The Setup Nobody Saw Coming
The wide-ranging discussion anchored itself in clothing, self-presentation, and authority — how women in power dress to communicate their ambitions, their values, and themselves. Newsweek
Wintour opened the fashion-and-power thread by reflecting on personal style, citing Michelle Obama — “whether she’s wearing J.Crew or Duro Olowu or Matthieu Blazy’s Chanel, she always looks like herself” — and New York City’s new first lady Rama Duwaji, who she said “looks so cool and wears a lot of vintage — young and modern and also entirely herself.” Tyla
Then came Melania Trump. Four words. Delivered without warmth, without detail.
“To be fair, Melania Trump also always looks like herself when she dresses,” Wintour said — faint praise, delivered with the kind of diplomatic precision that says almost nothing while implying quite a bit. International Business Times
Then Streep Took the Mic
Meryl Streep was less restrained.
“I have so many thoughts about this,” she said, before zeroing in on one specific moment: Melania’s infamous green Zara jacket, worn in June 2018 during a visit to a Texas shelter housing migrant children — the one that read, across the back: I Really Don’t Care, Do U? The Mirror
“I think the most powerful message that our current first lady sent was in the coat that said ‘I Really Don’t Care, Do U?’ when she was going to see migrant children who were incarcerated,” Streep said. “All dress is about expressing yourself, but we’re also subject to larger historical and political sweeps of expectation.” Variety
She didn’t stop there.
“I’m stunned at how women in power have to have bare arms on television while men are covered in shirts and ties or a suit,” Streep added. “There’s an apology built into women.
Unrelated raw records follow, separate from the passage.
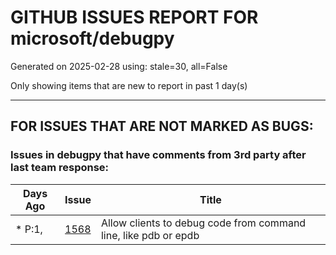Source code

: 
# GITHUB ISSUES REPORT FOR microsoft/debugpy


Generated on 2025-02-28 using: stale=30, all=False


Only showing items that are new to report in past 1 day(s)


---

## FOR ISSUES THAT ARE NOT MARKED AS BUGS:


### Issues in debugpy that have comments from 3rd party after last team response:

| Days Ago | Issue | Title |
| --- | --- | --- |
 | \* P:1,  |[1568](https://github.com/microsoft/debugpy/issues/1568 "Allow clients to debug code from command line, like pdb or epdb ")  |Allow clients to debug code from command line, like pdb or epdb  |




















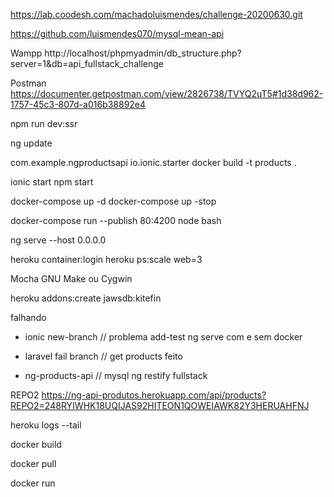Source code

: 
https://lab.coodesh.com/machadoluismendes/challenge-20200630.git

https://github.com/luismendes070/mysql-mean-api

Wampp http://localhost/phpmyadmin/db_structure.php?server=1&db=api_fullstack_challenge

Postman  https://documenter.getpostman.com/view/2826738/TVYQ2uT5#1d38d962-1757-45c3-807d-a016b38892e4


npm run dev:ssr

ng update


com.example.ngproductsapi 
io.ionic.starter
docker build -t products .

ionic start
npm start

docker-compose up -d
docker-compose up -stop

docker-compose run --publish 80:4200 node bash

ng serve --host 0.0.0.0

heroku container:login
heroku ps:scale web=3

Mocha GNU Make ou Cygwin


heroku addons:create jawsdb:kitefin

falhando

- ionic new-branch // problema add-test ng serve com e sem docker

- laravel fail branch // get products feito

- ng-products-api // mysql ng restify fullstack



REPO2
https://ng-api-produtos.herokuapp.com/api/products?REPO2=248RYIWHK18UQIJAS92HITEON1QOWEIAWK82Y3HERUAHFNJ

heroku logs --tail

docker build

docker pull

docker run
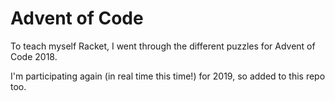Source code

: # Advent of Code
To teach myself Racket, I went through the different puzzles for Advent of Code 2018.

I'm participating again (in real time this time!) for 2019, so added to this repo too.
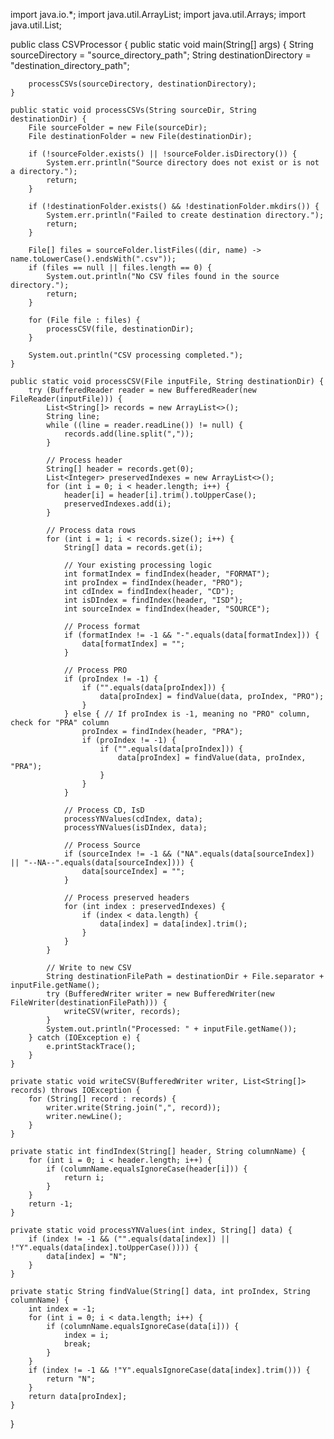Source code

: import java.io.*;
import java.util.ArrayList;
import java.util.Arrays;
import java.util.List;

public class CSVProcessor {
    public static void main(String[] args) {
        String sourceDirectory = "source_directory_path";
        String destinationDirectory = "destination_directory_path";

        processCSVs(sourceDirectory, destinationDirectory);
    }

    public static void processCSVs(String sourceDir, String destinationDir) {
        File sourceFolder = new File(sourceDir);
        File destinationFolder = new File(destinationDir);

        if (!sourceFolder.exists() || !sourceFolder.isDirectory()) {
            System.err.println("Source directory does not exist or is not a directory.");
            return;
        }

        if (!destinationFolder.exists() && !destinationFolder.mkdirs()) {
            System.err.println("Failed to create destination directory.");
            return;
        }

        File[] files = sourceFolder.listFiles((dir, name) -> name.toLowerCase().endsWith(".csv"));
        if (files == null || files.length == 0) {
            System.out.println("No CSV files found in the source directory.");
            return;
        }

        for (File file : files) {
            processCSV(file, destinationDir);
        }

        System.out.println("CSV processing completed.");
    }

    public static void processCSV(File inputFile, String destinationDir) {
        try (BufferedReader reader = new BufferedReader(new FileReader(inputFile))) {
            List<String[]> records = new ArrayList<>();
            String line;
            while ((line = reader.readLine()) != null) {
                records.add(line.split(","));
            }

            // Process header
            String[] header = records.get(0);
            List<Integer> preservedIndexes = new ArrayList<>();
            for (int i = 0; i < header.length; i++) {
                header[i] = header[i].trim().toUpperCase();
                preservedIndexes.add(i);
            }

            // Process data rows
            for (int i = 1; i < records.size(); i++) {
                String[] data = records.get(i);

                // Your existing processing logic
                int formatIndex = findIndex(header, "FORMAT");
                int proIndex = findIndex(header, "PRO");
                int cdIndex = findIndex(header, "CD");
                int isDIndex = findIndex(header, "ISD");
                int sourceIndex = findIndex(header, "SOURCE");

                // Process format
                if (formatIndex != -1 && "-".equals(data[formatIndex])) {
                    data[formatIndex] = "";
                }

                // Process PRO
                if (proIndex != -1) {
                    if ("".equals(data[proIndex])) {
                        data[proIndex] = findValue(data, proIndex, "PRO");
                    }
                } else { // If proIndex is -1, meaning no "PRO" column, check for "PRA" column
                    proIndex = findIndex(header, "PRA");
                    if (proIndex != -1) {
                        if ("".equals(data[proIndex])) {
                            data[proIndex] = findValue(data, proIndex, "PRA");
                        }
                    }
                }

                // Process CD, IsD
                processYNValues(cdIndex, data);
                processYNValues(isDIndex, data);

                // Process Source
                if (sourceIndex != -1 && ("NA".equals(data[sourceIndex]) || "--NA--".equals(data[sourceIndex]))) {
                    data[sourceIndex] = "";
                }

                // Process preserved headers
                for (int index : preservedIndexes) {
                    if (index < data.length) {
                        data[index] = data[index].trim();
                    }
                }
            }

            // Write to new CSV
            String destinationFilePath = destinationDir + File.separator + inputFile.getName();
            try (BufferedWriter writer = new BufferedWriter(new FileWriter(destinationFilePath))) {
                writeCSV(writer, records);
            }
            System.out.println("Processed: " + inputFile.getName());
        } catch (IOException e) {
            e.printStackTrace();
        }
    }

    private static void writeCSV(BufferedWriter writer, List<String[]> records) throws IOException {
        for (String[] record : records) {
            writer.write(String.join(",", record));
            writer.newLine();
        }
    }

    private static int findIndex(String[] header, String columnName) {
        for (int i = 0; i < header.length; i++) {
            if (columnName.equalsIgnoreCase(header[i])) {
                return i;
            }
        }
        return -1;
    }

    private static void processYNValues(int index, String[] data) {
        if (index != -1 && ("".equals(data[index]) || !"Y".equals(data[index].toUpperCase()))) {
            data[index] = "N";
        }
    }

    private static String findValue(String[] data, int proIndex, String columnName) {
        int index = -1;
        for (int i = 0; i < data.length; i++) {
            if (columnName.equalsIgnoreCase(data[i])) {
                index = i;
                break;
            }
        }
        if (index != -1 && !"Y".equalsIgnoreCase(data[index].trim())) {
            return "N";
        }
        return data[proIndex];
    }
}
They have to show their smallness.” The Hollywood Reporter
Here’s What We Know
The facts are not in dispute:
The interview was published in Vogue’s May 2026 issue, with Streep and Wintour on the cover, timed to the release of The Devil Wears Prada 2, opening May 1. Fox News
Melania wore the jacket to the Upbring New Hope Children’s Shelter in McAllen, Texas in June 2018 — sparking immediate and widespread backlash. The Mirror
Melania later explained she wore it “for the people and for the left-wing media who are criticizing me,” and clarified: “I didn’t wear the jacket for the children. I wore the jacket to go on the plane and off the plane.” Fox News
In her 2024 memoir, Melania described the jacket as “discreet yet impactful,” characterizing media coverage of it as “irresponsible behavior.” The Mirror
Melania last appeared on the cover of Vogue in February 2005, around the time of her marriage to Donald Trump. International Business Times
Why It Still Matters
This story isn’t really about a jacket. It’s about who gets to define power — and who decides what it looks like.
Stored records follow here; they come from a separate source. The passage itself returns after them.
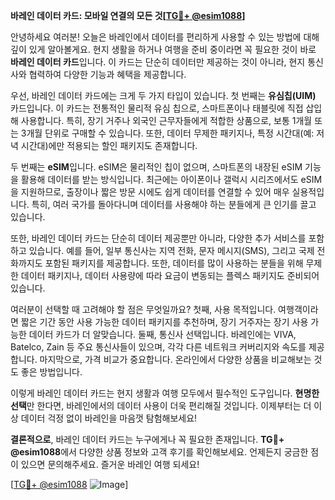 **바레인 데이터 카드: 모바일 연결의 모든 것[[TG💪+ @esim1088](https://t.me/s/esim1088)]**

안녕하세요 여러분! 오늘은 바레인에서 데이터를 편리하게 사용할 수 있는 방법에 대해 깊이 있게 알아볼게요. 현지 생활을 하거나 여행을 준비 중이라면 꼭 필요한 것이 바로 **바레인 데이터 카드**입니다. 이 카드는 단순히 데이터만 제공하는 것이 아니라, 현지 통신사와 협력하여 다양한 기능과 혜택을 제공합니다.

우선, 바레인 데이터 카드에는 크게 두 가지 타입이 있습니다. 첫 번째는 **유심칩(UIM)** 카드입니다. 이 카드는 전통적인 물리적 유심 칩으로, 스마트폰이나 태블릿에 직접 삽입해 사용합니다. 특히, 장기 거주나 외국인 근무자들에게 적합한 상품으로, 보통 1개월 또는 3개월 단위로 구매할 수 있습니다. 또한, 데이터 무제한 패키지나, 특정 시간대(예: 저녁 시간대)에만 적용되는 할인 패키지도 존재합니다.

두 번째는 **eSIM**입니다. eSIM은 물리적인 칩이 없으며, 스마트폰의 내장된 eSIM 기능을 활용해 데이터를 받는 방식입니다. 최근에는 아이폰이나 갤럭시 시리즈에서도 eSIM을 지원하므로, 출장이나 짧은 방문 시에도 쉽게 데이터를 연결할 수 있어 매우 실용적입니다. 특히, 여러 국가를 돌아다니며 데이터를 사용해야 하는 분들에게 큰 인기를 끌고 있습니다.

또한, 바레인 데이터 카드는 단순히 데이터 제공뿐만 아니라, 다양한 추가 서비스를 포함하고 있습니다. 예를 들어, 일부 통신사는 지역 전화, 문자 메시지(SMS), 그리고 국제 전화까지도 포함된 패키지를 제공합니다. 또한, 데이터를 많이 사용하는 분들을 위해 무제한 데이터 패키지나, 데이터 사용량에 따라 요금이 변동되는 플렉스 패키지도 준비되어 있습니다.

여러분이 선택할 때 고려해야 할 점은 무엇일까요? 첫째, 사용 목적입니다. 여행객이라면 짧은 기간 동안 사용 가능한 데이터 패키지를 추천하며, 장기 거주자는 장기 사용 가능한 데이터 카드가 더 알맞습니다. 둘째, 통신사 선택입니다. 바레인에는 VIVA, Batelco, Zain 등 주요 통신사들이 있으며, 각각 다른 네트워크 커버리지와 속도를 제공합니다. 마지막으로, 가격 비교가 중요합니다. 온라인에서 다양한 상품을 비교해보는 것도 좋은 방법입니다.

이렇게 바레인 데이터 카드는 현지 생활과 여행 모두에서 필수적인 도구입니다. **현명한 선택**만 한다면, 바레인에서의 데이터 사용이 더욱 편리해질 것입니다. 이제부터는 더 이상 데이터 걱정 없이 바레인을 마음껏 탐험해보세요!

**결론적으로**, 바레인 데이터 카드는 누구에게나 꼭 필요한 존재입니다. **TG💪+ @esim1088**에서 다양한 상품 정보와 고객 후기를 확인해보세요. 언제든지 궁금한 점이 있으면 문의해주세요. 즐거운 바레인 여행 되세요! 

[[TG💪+ @esim1088](https://t.me/s/esim1088) ![Image](https://i.postimg.cc/Y0z9fWf4/image.png)]
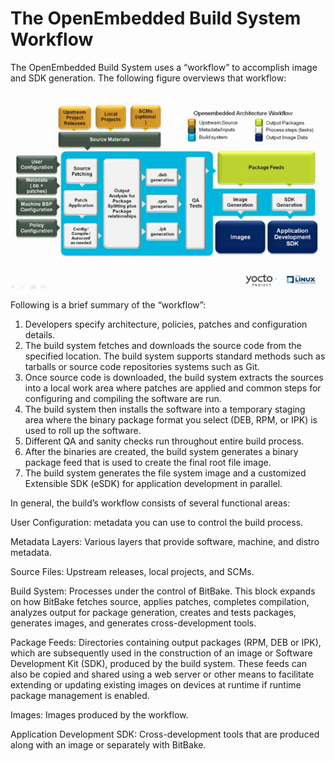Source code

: # The OpenEmbedded Build System Workflow

The OpenEmbedded Build System uses a “workflow” to accomplish image and SDK generation. The following figure overviews that workflow:

![Embedded Linux Devices](../pictures/YP-flow-diagram.png)

Following is a brief summary of the “workflow”:

1. Developers specify architecture, policies, patches and configuration details.
2. The build system fetches and downloads the source code from the specified location. The build system supports standard methods such as tarballs or source code repositories systems such as Git.
3. Once source code is downloaded, the build system extracts the sources into a local work area where patches are applied and common steps for configuring and compiling the software are run.
4. The build system then installs the software into a temporary staging area where the binary package format you select (DEB, RPM, or IPK) is used to roll up the software.
5. Different QA and sanity checks run throughout entire build process.
6. After the binaries are created, the build system generates a binary package feed that is used to create the final root file image.
7. The build system generates the file system image and a customized Extensible SDK (eSDK) for application development in parallel.

In general, the build’s workflow consists of several functional areas:

User Configuration: metadata you can use to control the build process.

Metadata Layers: Various layers that provide software, machine, and distro metadata.

Source Files: Upstream releases, local projects, and SCMs.

Build System: Processes under the control of BitBake. This block expands on how BitBake fetches source, applies patches, completes compilation, analyzes output for package generation, creates and tests packages, generates images, and generates cross-development tools.

Package Feeds: Directories containing output packages (RPM, DEB or IPK), which are subsequently used in the construction of an image or Software Development Kit (SDK), produced by the build system. These feeds can also be copied and shared using a web server or other means to facilitate extending or updating existing images on devices at runtime if runtime package management is enabled.

Images: Images produced by the workflow.

Application Development SDK: Cross-development tools that are produced along with an image or separately with BitBake.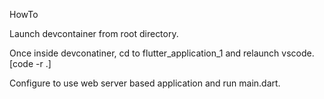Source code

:HowTo

Launch devcontainer from root directory.

Once inside devconatiner, cd to flutter_application_1 and relaunch vscode. [code -r .]

Configure to use web server based application and run main.dart.

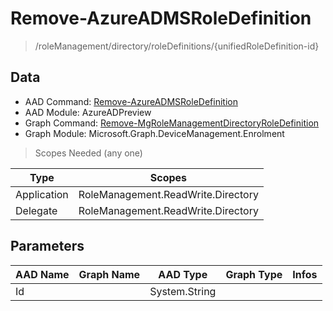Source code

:# Remove-AzureADMSRoleDefinition

> /roleManagement/directory/roleDefinitions/{unifiedRoleDefinition-id}

## Data

+ AAD Command: [Remove-AzureADMSRoleDefinition](https://docs.microsoft.com/en-us/powershell/module/AzureADPreview/Remove-AzureADMSRoleDefinition)
+ AAD Module: AzureADPreview
+ Graph Command: [Remove-MgRoleManagementDirectoryRoleDefinition](https://docs.microsoft.com/en-us/powershell/module/Microsoft.Graph.DeviceManagement.Enrolment/Remove-MgRoleManagementDirectoryRoleDefinition)
+ Graph Module: Microsoft.Graph.DeviceManagement.Enrolment

> Scopes Needed (any one)

|Type|Scopes|
|---|---|
|Application|RoleManagement.ReadWrite.Directory|
|Delegate|RoleManagement.ReadWrite.Directory|

## Parameters

|AAD Name|Graph Name|AAD Type|Graph Type|Infos|
|---|---|---|---|---|
|Id||System.String|||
Streep’s comments offered a rare moment where fashion, politics, and public perception collided openly, from two women who, in very different ways, have shaped how power, taste, and femininity are understood. Newsweek
Wintour’s “icy verdict,” as many called it, also reopened a years-long tension. Melania complained in 2022 that Vogue was “biased” for never featuring her on the cover during her husband’s first term, despite covering Michelle Obama and Hillary Clinton. “I have much more important things to do than being on the cover of Vogue,” she said at the time. The Daily Beast
Fashion, it seems, has a long memory — and so does everyone in it.
The Closing Image
A three-time Oscar winner. The most powerful editor in fashion history. A jacket that said four words.
And somehow, all these years later, those four words are still louder than anything anyone else in that room chose to say.